EXERCISE ::
From the Granite Run Mall text, copy word for word the passage from "On September 23, 2013, the" up to and including "and standalone restaurants.".

┌─ EXTRACT TO READ

On September 23, 2013, the Granite Run Mall was sold to BET Investments, a real estate development firm owned by Bruce Toll and Michael Markman, at a cost of $24 million. BET Investments intends to convert the mall into a mixed-use development consisting of residential, retail, and entertainment. The initial plans for the redevelopment project would keep the three anchor stores but would demolish the remainder of the mall and replace it with an outdoor shopping and dining area. The plans also included the construction two four-story apartment buildings with a total of 365 units between them. Other features that were planned in the redevelopment included a larger movie theater and standalone restaurants.

On August 25, 2014, updated plans were revealed for the redevelopment. The three department stores would remain, with the upper level of JCPenney becoming a movie theater, while the interior of the mall will be demolished and turned into an outdoor shopping and dining area with upscale establishments. One four-story luxury apartment building with 385 units will also be constructed. Work on the redevelopment is expected to begin in 2015 or 2016 with completion expected two years after the project begins. The plans were modified again on October 27, 2014, in which two luxury apartments with a total of 388 units would be constructed, one on the site of the movie theater and the other on the site of a former Chi-Chi's restaurant. The redevelopment will take place in two phases. The first phase will demolish the mall interior and build one of the apartment buildings. The second phase will demolish the current movie theater and construct the other apartment building. In January 2015, it was announced the JCPenney store was closing in April as part of a plan to close 39 stores nationwide. As a result, the mall announced plans to demolish the former JCPenney and replace it with new retail space and a movie theater.

The interior of the mall closed on July 1, 2015, with Sears and Boscov's remaining open. On November 9, 2015, the final plans for the mixed-use development were approved by the Middletown Township council, in which the development would be called the Promenade at Granite Run. The demolition of the former mall began in 2016. Construction of the Promenade at Granite Run progressed through 2017, with a formal opening in 2018.

On June 16, 2021, it was announced that Sears would be closing on August 15, 2021, which left Boscov's as the only anchor left.

==In popular culture==
The Granite Run Mall was originally intended to be the filming location for MallBrats, the sequel to director Kevin Smith's 1995 film Mallrats. However, the plan fell through due to the impending demolition of the mall and Smith's desire to start filming in January 2016; MallBrats was instead planned be filmed at the Exton Square Mall before plans were cancelled in February 2017.

The mall inspired comedy band Gnarkill fronted by Brandon DiCamillo to write the song "Granite Run Mall in the 80s!" from their 2006 album Gnarkill vs. Unkle Matt & the Shitbirdz, featuring references to the Aladdin's Castle arcade.

└─
┌─ STUDY MATERIAL

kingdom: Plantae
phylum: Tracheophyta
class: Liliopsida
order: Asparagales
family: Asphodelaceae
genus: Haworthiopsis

└─

ANSWER SPACE ::
On September 23, 2013, the Granite Run Mall was sold to BET Investments, a real estate development firm owned by Bruce Toll and Michael Markman, at a cost of $24 million. BET Investments intends to convert the mall into a mixed-use development consisting of residential, retail, and entertainment. The initial plans for the redevelopment project would keep the three anchor stores but would demolish the remainder of the mall and replace it with an outdoor shopping and dining area. The plans also included the construction two four-story apartment buildings with a total of 365 units between them. Other features that were planned in the redevelopment included a larger movie theater and standalone restaurants.